# [Task]
Copy out, exactly and with nothing else, the stretch of lines that starts at the line containing "the total number" and finishes at the end of the data.

# [Data provided]
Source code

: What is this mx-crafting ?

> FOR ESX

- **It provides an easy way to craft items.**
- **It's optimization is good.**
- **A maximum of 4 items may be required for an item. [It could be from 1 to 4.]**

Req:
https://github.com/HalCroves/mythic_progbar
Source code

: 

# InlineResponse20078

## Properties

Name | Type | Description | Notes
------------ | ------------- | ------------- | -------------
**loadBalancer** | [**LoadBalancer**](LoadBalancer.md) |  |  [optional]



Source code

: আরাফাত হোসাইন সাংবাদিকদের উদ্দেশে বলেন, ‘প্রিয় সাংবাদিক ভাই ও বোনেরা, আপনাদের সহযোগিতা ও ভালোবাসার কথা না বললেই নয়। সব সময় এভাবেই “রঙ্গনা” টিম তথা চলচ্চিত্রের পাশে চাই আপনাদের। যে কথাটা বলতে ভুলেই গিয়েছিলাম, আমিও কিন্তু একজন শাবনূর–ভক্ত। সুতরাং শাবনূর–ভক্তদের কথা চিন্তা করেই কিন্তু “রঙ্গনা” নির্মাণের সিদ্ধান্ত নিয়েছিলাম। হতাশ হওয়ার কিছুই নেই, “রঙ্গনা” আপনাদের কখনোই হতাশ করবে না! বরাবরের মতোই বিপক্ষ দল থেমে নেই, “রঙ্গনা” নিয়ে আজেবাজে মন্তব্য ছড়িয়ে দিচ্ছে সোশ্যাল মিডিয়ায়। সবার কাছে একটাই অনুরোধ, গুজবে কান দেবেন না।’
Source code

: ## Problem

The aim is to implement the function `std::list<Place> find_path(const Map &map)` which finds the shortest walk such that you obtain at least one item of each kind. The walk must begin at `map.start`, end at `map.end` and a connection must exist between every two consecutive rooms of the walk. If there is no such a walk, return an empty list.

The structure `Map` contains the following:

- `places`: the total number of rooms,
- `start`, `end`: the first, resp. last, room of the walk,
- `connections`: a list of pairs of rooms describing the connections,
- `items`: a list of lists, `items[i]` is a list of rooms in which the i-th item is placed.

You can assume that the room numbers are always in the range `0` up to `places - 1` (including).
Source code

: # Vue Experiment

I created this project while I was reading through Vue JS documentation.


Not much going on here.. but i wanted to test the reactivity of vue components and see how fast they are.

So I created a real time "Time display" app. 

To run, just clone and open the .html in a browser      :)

# [Answer space]
- `places`: the total number of rooms,
- `start`, `end`: the first, resp. last, room of the walk,
- `connections`: a list of pairs of rooms describing the connections,
- `items`: a list of lists, `items[i]` is a list of rooms in which the i-th item is placed.

You can assume that the room numbers are always in the range `0` up to `places - 1` (including).
Source code

: # Vue Experiment

I created this project while I was reading through Vue JS documentation.


Not much going on here.. but i wanted to test the reactivity of vue components and see how fast they are.

So I created a real time "Time display" app. 

To run, just clone and open the .html in a browser      :)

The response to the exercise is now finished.